Pero claro ¿realmente en su época le daban tal publicidad? Richard Howells, profesor de sociología cultural del King’s College de Londres, lo concebía como un mito.
Charles Haas, presidente de la Sociedad Internacional del Titanic, admitía en diferentes obras que apareció la palabra sumergible, pero hacía referencia a que el capitán, a través de un botón, si ocurría cualquier cosa, podía cerrar los compartimientos y, como consiguiente, hacer que la nave sea prácticamente insumergible. Prácticamente no significa que sea totalmente, pero la prensa decidió omitir este adverbio, para hacerlo ver como el máximo exponente.
2 Dice la leyenda…

Muchos hablan de que el Titanic era famoso ya mucho antes de hundirse, pero estaban muy equivocados. Buscando en los archivos, poco después de que chocase el »insumergible’’, no encontraron apenas material.

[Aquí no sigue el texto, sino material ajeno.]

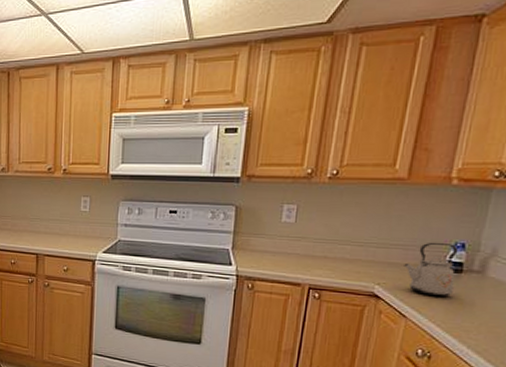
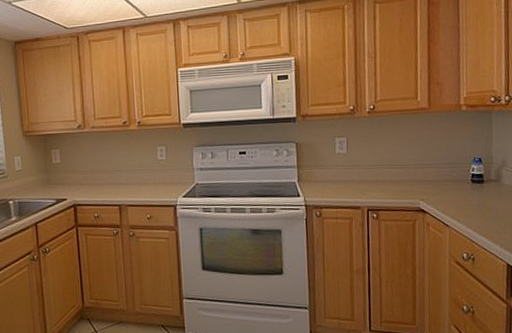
kettle: present [404,242,459,296] -> none [439,158,480,205]

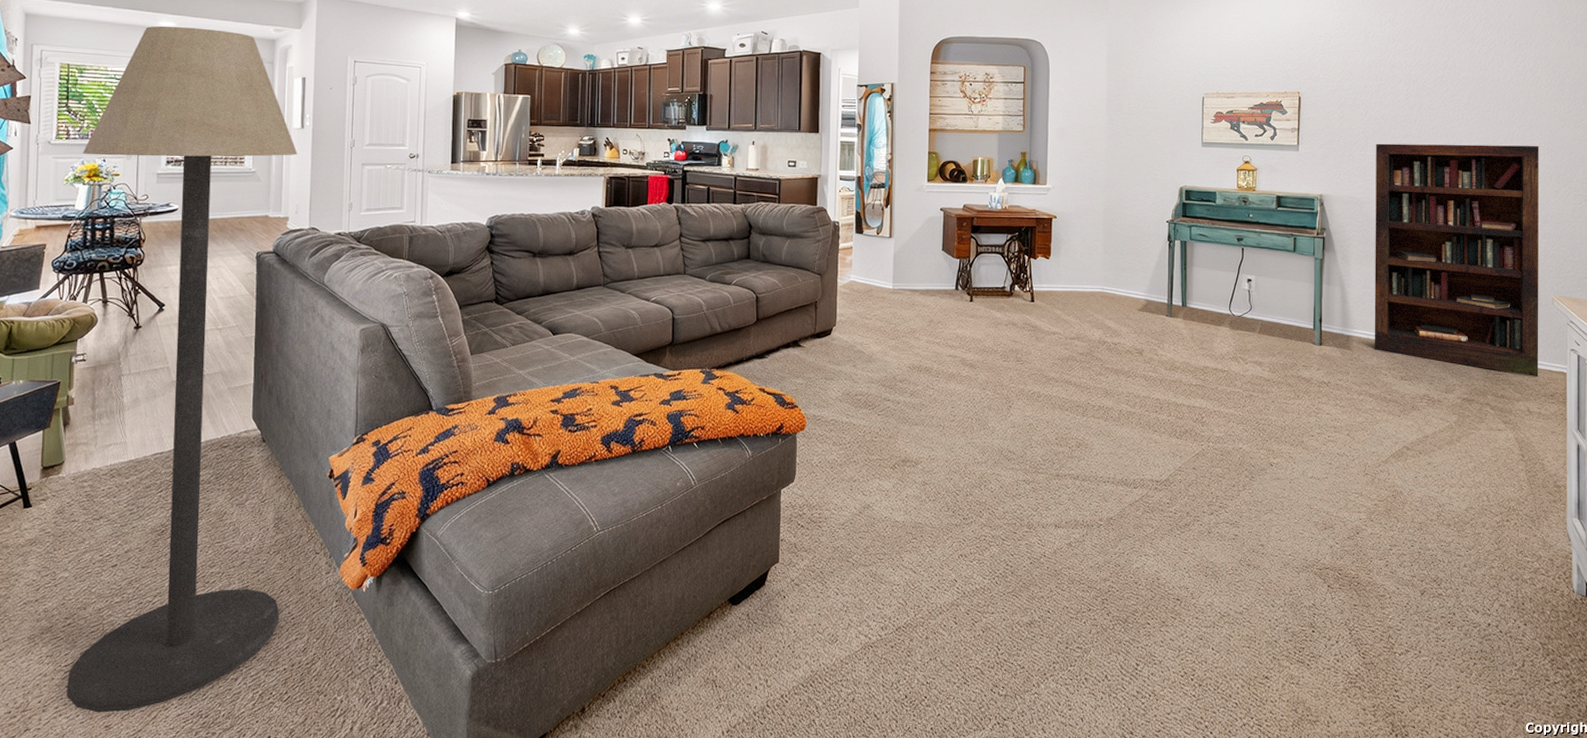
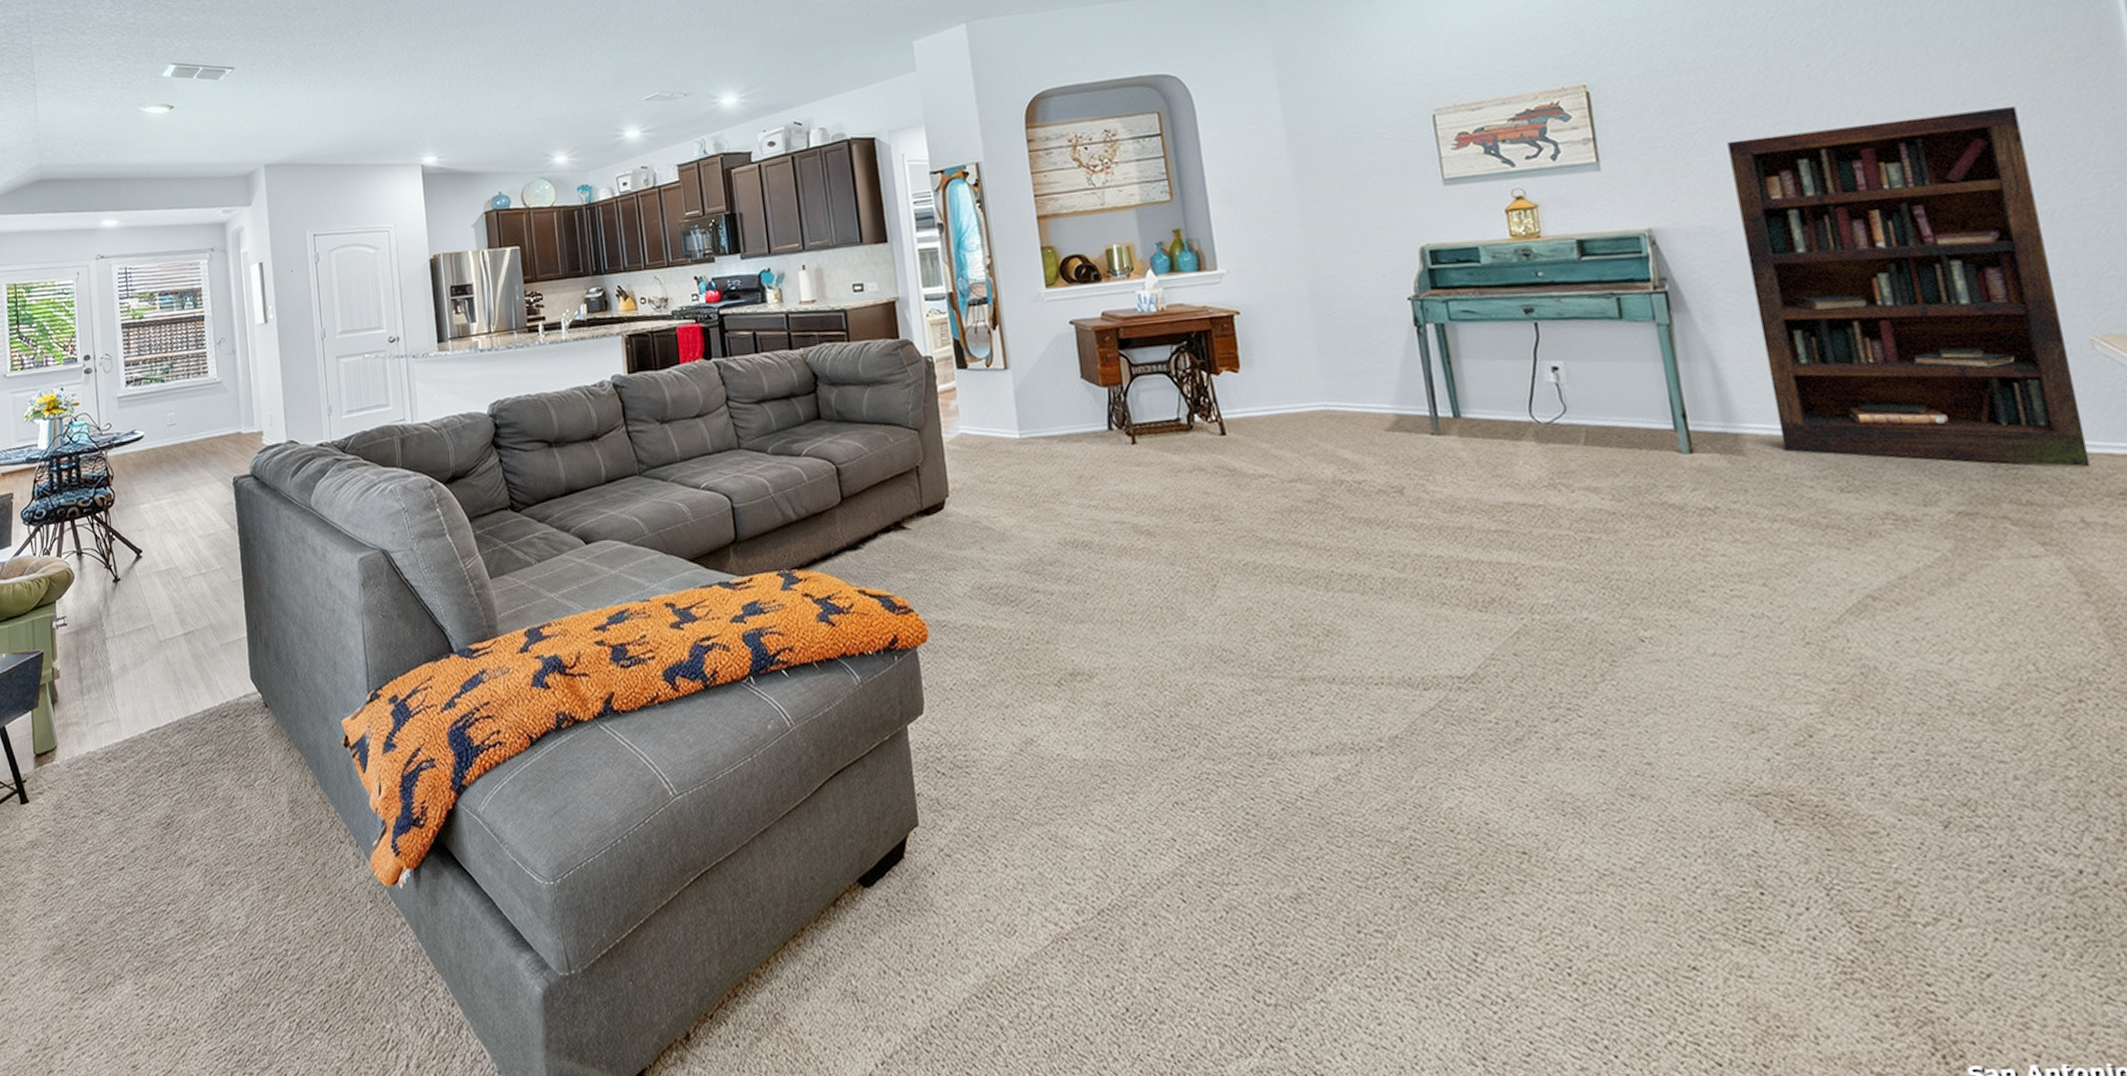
floor lamp: present [67,25,298,713] -> none [38,220,308,1050]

En cambio, el Olympic, buque gemelo, copaba todas las portadas, sin dejar apenas margen para el Titanic.
3 Verjas cerradas

»Esas verjas nunca estuvieron cerradas mientras el ‘Titanic’ se encontraba en alta mar’’. Estas fueron las palabras de la Fundación Titanic, que elaboró un documental en 2012 desmintiendo la creencia de que había verjas clasistas que estaban cerradas justo cuando ocurrió el fatídico accidente. Estas verjas separaban los de tercera clase con el resto de los viajantes.